The progress of Toofan is written on the body of its pugilist hero: light on its feet in the early triumphant phase, heavy in the middle, sluggish during the drudge years but sprightly again after the demons have been chased away.
Rakeysh Omprakash Mehra’s boxing drama traces the ascent of Mumbai hoodlum Aziz Ali from the pits to the top of the heap. Aziz (Farhan Akhtar) and his buddy Munna (Hussain Dalal) are enforcers for Dongri gangster Jaffer (Vijay Raaz). A chance encounter with sparky doctor Ananya (Mrunal Thakur) sets Aziz on the straight and narrow.
That path leads to coach Narayan Prabhu (Paresh Rawal), who, despite his barely concealed contempt for Aziz on account of his faith, spots Aziz’s talent in the ring. Dongri or Dubai, it’s all the same, Narayan sneers. But he nevertheless sculpts the directionless hunk before him into a match-winning champion.
The setbacks suffered by every screen boxer in the history of screen boxing drive mentor and mentee apart. Toofan – the title refers to Narayan’s nickname for Aziz – is faithful to the cliches of this kind of movie. But it’s saved from being a storm in a teacup by a well-mounted production, committed performances and likable characters.
A regulation boxing film, if done well and kept to a trim runtime, isn’t a bad thing at all. The problem with Toofan is that it doesn’t put enough flesh on a barebones story to justify its extraordinary 162-minute running length.
Toofan is based on a story idea by Farhan Akhtar and Anjum Rajabali’s screenplay. The early portions of the Amazon Prime Video release are fleet and fun, if deeply familiar. Aziz’s encounter with Ananya leads to an old-fashioned romance, filled with idealism, tenderness and Shankar-Ehsaan-Loy songs.
Aziz’s progress is so rapid that it appears that the movie has all but wrapped up within an hour. But a secret known only to Ananya explodes in Aziz’s face, leading to many more minutes of agony until the expected fightback.
A tale of grit and glory with generous lashings of stardust, the movie uses its Mumbai setting to re-introduce us to Gully Boy dialogue writer Vijay Maurya’s keen ear for the city’s unique slang. Mumbai’s famed cosmopolitanism is reflected in the tolerance that marks the Aziz-Ananya coupling. It’s as fairy-tale as they come, but allows a woman to have her own corner of the ring in an overwhelmingly male genre.

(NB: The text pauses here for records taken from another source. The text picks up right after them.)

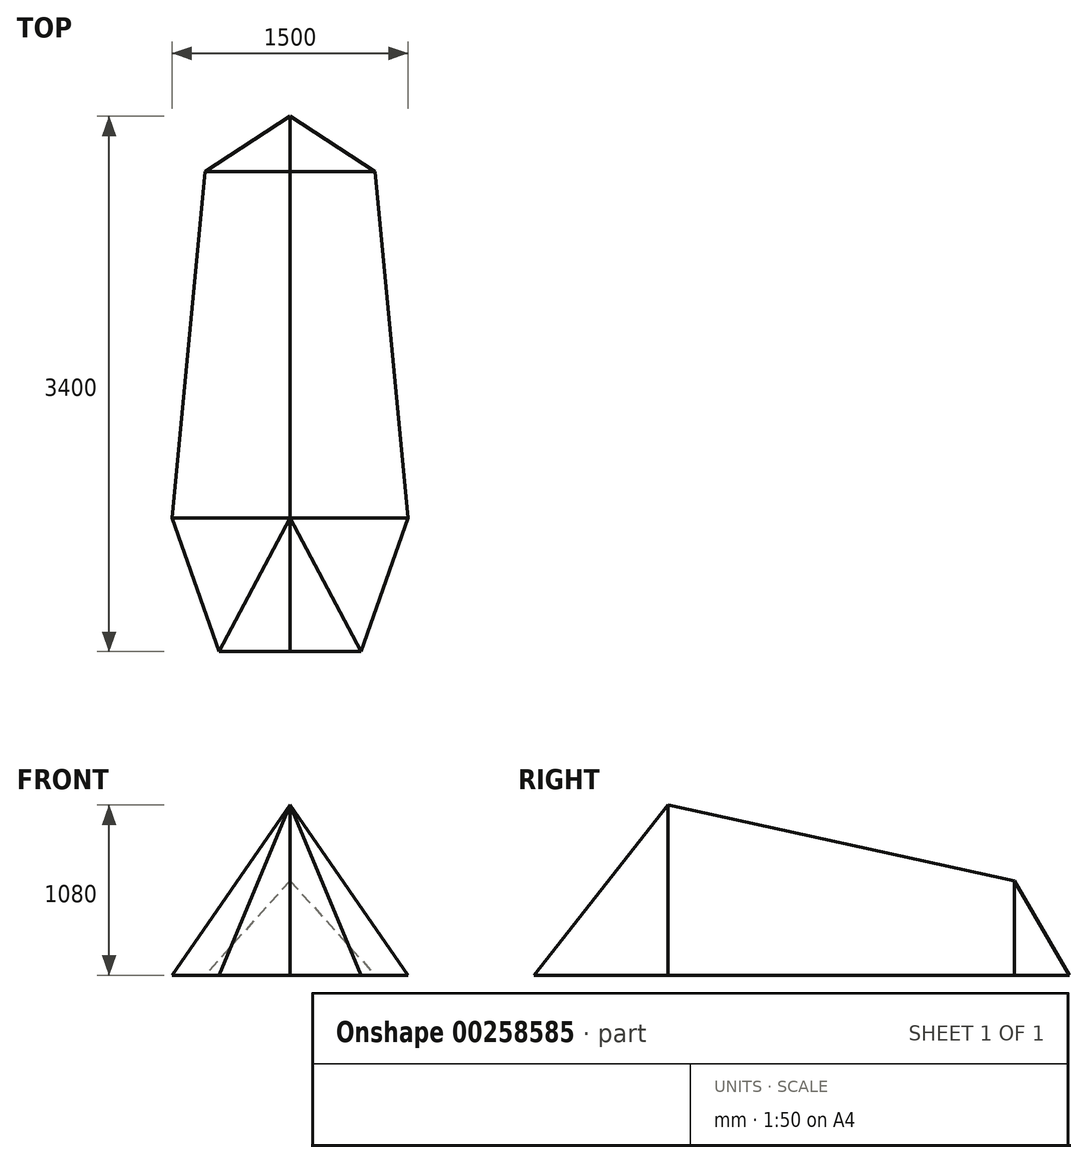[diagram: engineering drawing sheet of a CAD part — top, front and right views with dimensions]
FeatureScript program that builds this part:
annotation { "Feature Type Name" : "Feature", "Feature Type Description" : "" }
export const myFeature = defineFeature(function(context is Context, id is Id, definition is map)
    precondition{}
    {
        {
            var Q0;
            Q0=qCreatedBy(makeId("Front.planeOp"),FACE);
            var sketch = newSketch(context, id + "F0", { "sketchPlane" : qUnion([Q0])});
            skLineSegment(sketch, "E0", {"start": v(0, 0) * mm, "end": v(-750, 0) * mm});
            skLineSegment(sketch, "E1", {"start": v(0, 0) * mm, "end": v(0, 1080) * mm});
            skLineSegment(sketch, "E2", {"start": v(0, 1080) * mm, "end": v(-750, 0) * mm});
            skSolve(sketch);
        }
        {
            var Q0;
            Q0=makeQuery(id+"F0.imprint","IMPRINT",FACE,{"disambiguationData":[TD([[makeQuery(id+"F0.imprint","IMPRINT",EDGE,{"derivedFrom":sQuery(id+"F0.wireOp",EDGE,"E0")}),-1.0]])]});
            cPlane(context, id + "F1", {"entities" : qUnion([Q0]), "cplaneType" : CPlaneType.OFFSET, "offset" : 2200 * mm, "oppositeDirection" : true, "width" : 150 * mm, "height" : 150 * mm});
        }
        {
            var Q0;
            Q0=qCreatedBy(id+"F1.planeOp",FACE);
            var sketch = newSketch(context, id + "F2", { "sketchPlane" : qUnion([Q0])});
            skLineSegment(sketch, "E3", {"start": v(0, 0) * mm, "end": v(-540, 0) * mm});
            skLineSegment(sketch, "E4", {"start": v(0, 0) * mm, "end": v(0, 600) * mm});
            skLineSegment(sketch, "E5", {"start": v(0, 600) * mm, "end": v(-540, 0) * mm});
            skSolve(sketch);
        }
        {
            var Q0;
            Q0=sQuery(id+"F0.wireOp",EDGE,"E2");
            var Q1;
            Q1=sQuery(id+"F2.wireOp",EDGE,"E5");
            loft(context, id + "F3", {"bodyType" : ToolBodyType.SURFACE, "wireProfilesArray" : [{ "wireProfileEntities" : qUnion([Q0]) }, { "wireProfileEntities" : qUnion([Q1]) }]});
        }
        {
            var Q0;
            Q0=sQuery(id+"F2.wireOp",EDGE,"E3");
            var Q1;
            Q1=sQuery(id+"F0.wireOp",EDGE,"E0");
            loft(context, id + "F4", {"bodyType" : ToolBodyType.SURFACE, "wireProfilesArray" : [{ "wireProfileEntities" : qUnion([Q0]) }, { "wireProfileEntities" : qUnion([Q1]) }]});
        }
        {
            var Q0;
            Q0=makeQuery(id+"F0.imprint","IMPRINT",FACE,{"disambiguationData":[TD([[makeQuery(id+"F0.imprint","IMPRINT",EDGE,{"derivedFrom":sQuery(id+"F0.wireOp",EDGE,"E0")}),-1.0]])]});
            var Q1;
            Q1 = qBodyType(qCreatedBy(id + "F6" ,EDGE), BodyType.WIRE);
            cPlane(context, id + "F5", {"entities" : qUnion([Q0, Q1]), "cplaneType" : CPlaneType.OFFSET, "offset" : 850 * mm, "width" : 150 * mm, "height" : 150 * mm});
        }
        {
            var Q0;
            Q0=qCreatedBy(id+"F5.planeOp",FACE);
            var sketch = newSketch(context, id + "F6", { "sketchPlane" : qUnion([Q0])});
            skLineSegment(sketch, "E6", {"start": v(0, 0) * mm, "end": v(-450, 0) * mm});
            skSolve(sketch);
        }
        {
            var Q0;
            Q0=sQuery(id+"F6.wireOp",VERTEX,"E6.end");
            var Q1;
            Q1=sQuery(id+"F0.wireOp",EDGE,"E2");
            loft(context, id + "F7", {"bodyType" : ToolBodyType.SURFACE, "wireProfilesArray" : [{ "wireProfileEntities" : qUnion([Q0]) }, { "wireProfileEntities" : qUnion([Q1]) }]});
        }
        {
            var Q0;
            Q0=sQuery(id+"F0.wireOp",VERTEX,"E2.start");
            var Q1;
            Q1=sQuery(id+"F6.wireOp",EDGE,"E6");
            loft(context, id + "F8", {"bodyType" : ToolBodyType.SURFACE, "wireProfilesArray" : [{ "wireProfileEntities" : qUnion([Q0]) }, { "wireProfileEntities" : qUnion([Q1]) }]});
        }
        {
            var Q0;
            Q0=qCreatedBy(id+"F1.planeOp",FACE);
            cPlane(context, id + "F9", {"entities" : qUnion([Q0]), "cplaneType" : CPlaneType.OFFSET, "offset" : 350 * mm, "oppositeDirection" : true, "width" : 150 * mm, "height" : 150 * mm});
        }
        {
            var Q0;
            Q0=qCreatedBy(id+"F9.planeOp",FACE);
            var sketch = newSketch(context, id + "F10", { "sketchPlane" : qUnion([Q0])});
            skPoint(sketch, "E7", {"position": v(0, 0) * mm});
            skSolve(sketch);
        }
        {
            var Q0;
            Q0=sQuery(id+"F2.wireOp",EDGE,"E5");
            var Q1;
            Q1=sQuery(id+"F10.wireOp",VERTEX,"E7");
            loft(context, id + "F11", {"bodyType" : ToolBodyType.SURFACE, "wireProfilesArray" : [{ "wireProfileEntities" : qUnion([Q0]) }, { "wireProfileEntities" : qUnion([Q1]) }]});
        }
        {
            var Q0;
            Q0=makeQuery(id+"F8.opLoft","SWEPT_EDGE",EDGE,{"disambiguationData":[OSD([sQuery(id+"F0.wireOp",VERTEX,"E2.start"),sQuery(id+"F6.wireOp",VERTEX,"E6.start")])]});
            var Q1;
            Q1=makeQuery(id+"F11.opLoft","SWEPT_EDGE",EDGE,{"disambiguationData":[OSD([sQuery(id+"F2.wireOp",VERTEX,"E5.start"),sQuery(id+"F10.wireOp",VERTEX,"E7")])]});
            cPlane(context, id + "F12", {"entities" : qUnion([Q0, Q1]), "cplaneType" : CPlaneType.LINE_ANGLE, "offset" : 25 * mm, "angle" : 0 * degree, "width" : 150 * mm, "height" : 150 * mm});
        }
        {
            var Q0;
            Q0=makeQuery(id+"F4.opLoft","SWEPT_BODY",BODY,{"disambiguationData":[OSD([sQuery(id+"F0.wireOp",EDGE,"E0"),sQuery(id+"F2.wireOp",EDGE,"E3")])]});
            var Q1;
            Q1=makeQuery(id+"F7.opLoft","SWEPT_BODY",BODY,{"disambiguationData":[OSD([sQuery(id+"F0.wireOp",EDGE,"E2"),sQuery(id+"F6.wireOp",VERTEX,"E6.end")])]});
            var Q2;
            Q2=makeQuery(id+"F8.opLoft","SWEPT_BODY",BODY,{"disambiguationData":[OSD([sQuery(id+"F0.wireOp",VERTEX,"E2.start"),sQuery(id+"F6.wireOp",EDGE,"E6")])]});
            var Q3;
            Q3=makeQuery(id+"F3.opLoft","SWEPT_BODY",BODY,{"disambiguationData":[OSD([sQuery(id+"F0.wireOp",EDGE,"E2"),sQuery(id+"F2.wireOp",EDGE,"E5")])]});
            var Q4;
            Q4=makeQuery(id+"F11.opLoft","SWEPT_BODY",BODY,{"disambiguationData":[OSD([sQuery(id+"F2.wireOp",EDGE,"E5"),sQuery(id+"F10.wireOp",VERTEX,"E7")])]});
            var Q5;
            Q5=qCreatedBy(id+"F12.planeOp",FACE);
            mirror(context, id + "F13", {"entities" : qUnion([Q0, Q1, Q2, Q3, Q4]), "mirrorPlane" : qUnion([Q5])});
        }
    });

External factors explain what needed to have been deeply interior states. Aziz is a benign thug who loves orphans on account of his own hardscabble childhood. Narayan has a reason for using an unspeakable slur to describe Muslims.
The exploration of religious bigotry is laboured, a spanner in the works thrown in just to get Aziz out of the way, The villain that ruins Aziz’s party too comes out of nowhere.
Toofan moves along on the strength of Farhan Akhtar’s immersion in Aziz’s travails and Mrunal Thakur’s winning warmth. Akhtar’s physical transformation, which follows a similar feat in director Mehra’s Milkha Singh biopic Bhaag Milkha Singh, lends the boxing scenes the necessary punch and power.
Paresh Rawal, cleverly cast as a Muslim-hater, makes for a solid grouchy patriarch. The notable cameos include Mohan Agashe as Narayan’s drinking buddy and Supriya Pathak as Ananya’s helpful colleague.
A walk-on part for Sonali Kulkarni, one of the heroines in Farhan Akhtar’s directorial debut in Dil Chahta Hai 20 years ago, indicates that while some things have changed forever in the imagination of the Hindi movie universe, others haven’t. Akhtar still gets to play a young man in a delayed coming-of-age story. Kulkarni, as Narayan’s wife, suggests that some fights are destined to be lost.